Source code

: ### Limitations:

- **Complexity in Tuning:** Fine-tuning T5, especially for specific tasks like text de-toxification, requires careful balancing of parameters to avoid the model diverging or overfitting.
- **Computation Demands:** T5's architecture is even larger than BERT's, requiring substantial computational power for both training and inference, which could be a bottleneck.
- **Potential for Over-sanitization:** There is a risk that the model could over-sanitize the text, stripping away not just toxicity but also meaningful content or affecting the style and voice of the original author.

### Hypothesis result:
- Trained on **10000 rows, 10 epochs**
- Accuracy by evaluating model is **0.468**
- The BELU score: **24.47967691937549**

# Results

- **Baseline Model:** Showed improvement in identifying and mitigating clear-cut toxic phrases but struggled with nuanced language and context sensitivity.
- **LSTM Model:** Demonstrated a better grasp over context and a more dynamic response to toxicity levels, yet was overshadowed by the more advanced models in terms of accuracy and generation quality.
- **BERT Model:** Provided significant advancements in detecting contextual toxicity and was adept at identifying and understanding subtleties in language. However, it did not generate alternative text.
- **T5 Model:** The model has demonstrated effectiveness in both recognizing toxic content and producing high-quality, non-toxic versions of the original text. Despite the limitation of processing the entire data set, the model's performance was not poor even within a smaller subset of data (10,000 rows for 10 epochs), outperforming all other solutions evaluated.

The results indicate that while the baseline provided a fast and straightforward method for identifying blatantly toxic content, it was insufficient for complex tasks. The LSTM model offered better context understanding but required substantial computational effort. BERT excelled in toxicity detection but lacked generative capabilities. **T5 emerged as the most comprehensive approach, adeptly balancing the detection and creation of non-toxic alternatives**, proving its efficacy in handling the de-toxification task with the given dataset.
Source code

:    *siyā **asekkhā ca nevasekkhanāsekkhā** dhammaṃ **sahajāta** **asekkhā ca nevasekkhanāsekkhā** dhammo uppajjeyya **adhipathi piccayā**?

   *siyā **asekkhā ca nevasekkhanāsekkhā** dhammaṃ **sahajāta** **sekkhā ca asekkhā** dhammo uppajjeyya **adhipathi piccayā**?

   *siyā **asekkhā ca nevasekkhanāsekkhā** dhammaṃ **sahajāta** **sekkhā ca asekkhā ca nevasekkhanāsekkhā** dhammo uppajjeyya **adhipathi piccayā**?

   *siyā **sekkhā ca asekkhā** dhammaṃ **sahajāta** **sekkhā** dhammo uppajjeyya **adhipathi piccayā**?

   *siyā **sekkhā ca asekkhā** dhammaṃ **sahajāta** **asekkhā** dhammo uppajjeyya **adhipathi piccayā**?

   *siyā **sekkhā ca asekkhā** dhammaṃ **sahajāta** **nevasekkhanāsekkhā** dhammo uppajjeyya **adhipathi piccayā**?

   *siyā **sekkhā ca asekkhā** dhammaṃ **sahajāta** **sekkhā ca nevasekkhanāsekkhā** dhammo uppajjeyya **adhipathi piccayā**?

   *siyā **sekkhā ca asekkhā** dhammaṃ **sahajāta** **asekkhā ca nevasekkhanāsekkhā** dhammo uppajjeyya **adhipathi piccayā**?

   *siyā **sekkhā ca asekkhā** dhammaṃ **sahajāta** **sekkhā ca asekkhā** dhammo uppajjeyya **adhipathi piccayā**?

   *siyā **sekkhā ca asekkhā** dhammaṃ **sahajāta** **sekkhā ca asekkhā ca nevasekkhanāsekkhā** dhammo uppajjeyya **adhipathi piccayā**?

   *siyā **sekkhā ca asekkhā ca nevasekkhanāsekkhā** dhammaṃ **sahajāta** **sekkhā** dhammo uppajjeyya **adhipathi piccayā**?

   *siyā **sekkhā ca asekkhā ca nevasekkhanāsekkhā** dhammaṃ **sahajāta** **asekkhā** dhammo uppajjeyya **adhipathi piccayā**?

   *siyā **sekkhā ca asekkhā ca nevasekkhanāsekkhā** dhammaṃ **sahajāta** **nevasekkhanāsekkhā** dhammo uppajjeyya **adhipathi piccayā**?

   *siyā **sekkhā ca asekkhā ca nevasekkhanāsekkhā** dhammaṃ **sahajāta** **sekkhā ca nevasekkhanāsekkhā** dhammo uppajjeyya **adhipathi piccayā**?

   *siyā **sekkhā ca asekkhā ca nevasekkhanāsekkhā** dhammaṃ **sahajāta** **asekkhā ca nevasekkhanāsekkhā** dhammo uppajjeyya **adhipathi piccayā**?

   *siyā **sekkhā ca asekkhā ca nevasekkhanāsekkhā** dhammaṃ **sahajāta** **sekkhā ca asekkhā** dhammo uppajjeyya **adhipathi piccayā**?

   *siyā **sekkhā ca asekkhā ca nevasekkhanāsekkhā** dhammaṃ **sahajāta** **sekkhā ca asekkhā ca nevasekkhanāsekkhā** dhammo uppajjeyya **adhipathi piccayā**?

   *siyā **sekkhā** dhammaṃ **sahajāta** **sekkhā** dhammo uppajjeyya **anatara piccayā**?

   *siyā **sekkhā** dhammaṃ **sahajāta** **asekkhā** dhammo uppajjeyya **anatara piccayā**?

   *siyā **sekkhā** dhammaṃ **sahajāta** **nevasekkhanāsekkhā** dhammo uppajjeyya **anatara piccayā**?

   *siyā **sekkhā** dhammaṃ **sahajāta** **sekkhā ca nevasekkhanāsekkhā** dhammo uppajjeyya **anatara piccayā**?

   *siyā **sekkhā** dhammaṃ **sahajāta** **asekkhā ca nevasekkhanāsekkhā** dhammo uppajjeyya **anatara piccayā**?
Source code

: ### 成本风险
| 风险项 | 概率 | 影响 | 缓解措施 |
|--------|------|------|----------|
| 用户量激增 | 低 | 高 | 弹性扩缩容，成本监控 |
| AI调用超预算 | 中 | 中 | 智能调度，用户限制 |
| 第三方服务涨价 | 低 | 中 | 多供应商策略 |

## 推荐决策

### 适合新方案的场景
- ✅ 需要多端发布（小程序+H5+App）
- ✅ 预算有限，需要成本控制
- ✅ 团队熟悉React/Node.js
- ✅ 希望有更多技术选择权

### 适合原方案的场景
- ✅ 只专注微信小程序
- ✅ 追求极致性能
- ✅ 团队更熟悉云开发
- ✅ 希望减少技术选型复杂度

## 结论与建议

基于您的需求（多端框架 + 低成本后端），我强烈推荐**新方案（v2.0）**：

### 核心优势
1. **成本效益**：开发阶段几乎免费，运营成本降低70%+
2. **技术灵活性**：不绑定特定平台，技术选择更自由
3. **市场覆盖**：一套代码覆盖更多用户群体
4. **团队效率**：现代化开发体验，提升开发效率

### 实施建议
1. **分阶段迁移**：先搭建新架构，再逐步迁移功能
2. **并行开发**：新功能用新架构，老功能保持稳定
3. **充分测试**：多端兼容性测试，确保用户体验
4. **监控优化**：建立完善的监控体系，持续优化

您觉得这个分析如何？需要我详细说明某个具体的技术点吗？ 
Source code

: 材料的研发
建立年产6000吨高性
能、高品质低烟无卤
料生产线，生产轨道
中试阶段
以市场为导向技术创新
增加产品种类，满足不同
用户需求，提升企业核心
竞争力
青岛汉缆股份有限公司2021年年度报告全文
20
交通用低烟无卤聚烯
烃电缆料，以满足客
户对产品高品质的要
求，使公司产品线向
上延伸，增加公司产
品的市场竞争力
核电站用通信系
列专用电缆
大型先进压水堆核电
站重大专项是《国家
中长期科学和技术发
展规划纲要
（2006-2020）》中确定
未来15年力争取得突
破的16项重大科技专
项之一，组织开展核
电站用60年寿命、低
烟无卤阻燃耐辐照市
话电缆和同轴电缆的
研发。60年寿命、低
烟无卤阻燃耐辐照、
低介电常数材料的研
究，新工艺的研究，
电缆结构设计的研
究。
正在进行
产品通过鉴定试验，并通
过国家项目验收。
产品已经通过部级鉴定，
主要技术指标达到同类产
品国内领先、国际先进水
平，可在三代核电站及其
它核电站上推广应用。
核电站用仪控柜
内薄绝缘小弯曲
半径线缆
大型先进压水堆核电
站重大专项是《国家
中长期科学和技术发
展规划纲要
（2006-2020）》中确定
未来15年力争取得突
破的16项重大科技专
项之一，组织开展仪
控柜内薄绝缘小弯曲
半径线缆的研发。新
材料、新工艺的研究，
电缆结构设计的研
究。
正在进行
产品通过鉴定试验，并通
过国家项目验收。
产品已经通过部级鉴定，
────────────────────────────────────────
* Exercise directions: Every line in the records above that contains the word "identifying" should be copied out.

* Reply:
- **Baseline Model:** Showed improvement in identifying and mitigating clear-cut toxic phrases but struggled with nuanced language and context sensitivity.
- **BERT Model:** Provided significant advancements in detecting contextual toxicity and was adept at identifying and understanding subtleties in language. However, it did not generate alternative text.
The results indicate that while the baseline provided a fast and straightforward method for identifying blatantly toxic content, it was insufficient for complex tasks. The LSTM model offered better context understanding but required substantial computational effort. BERT excelled in toxicity detection but lacked generative capabilities. **T5 emerged as the most comprehensive approach, adeptly balancing the detection and creation of non-toxic alternatives**, proving its efficacy in handling the de-toxification task with the given dataset.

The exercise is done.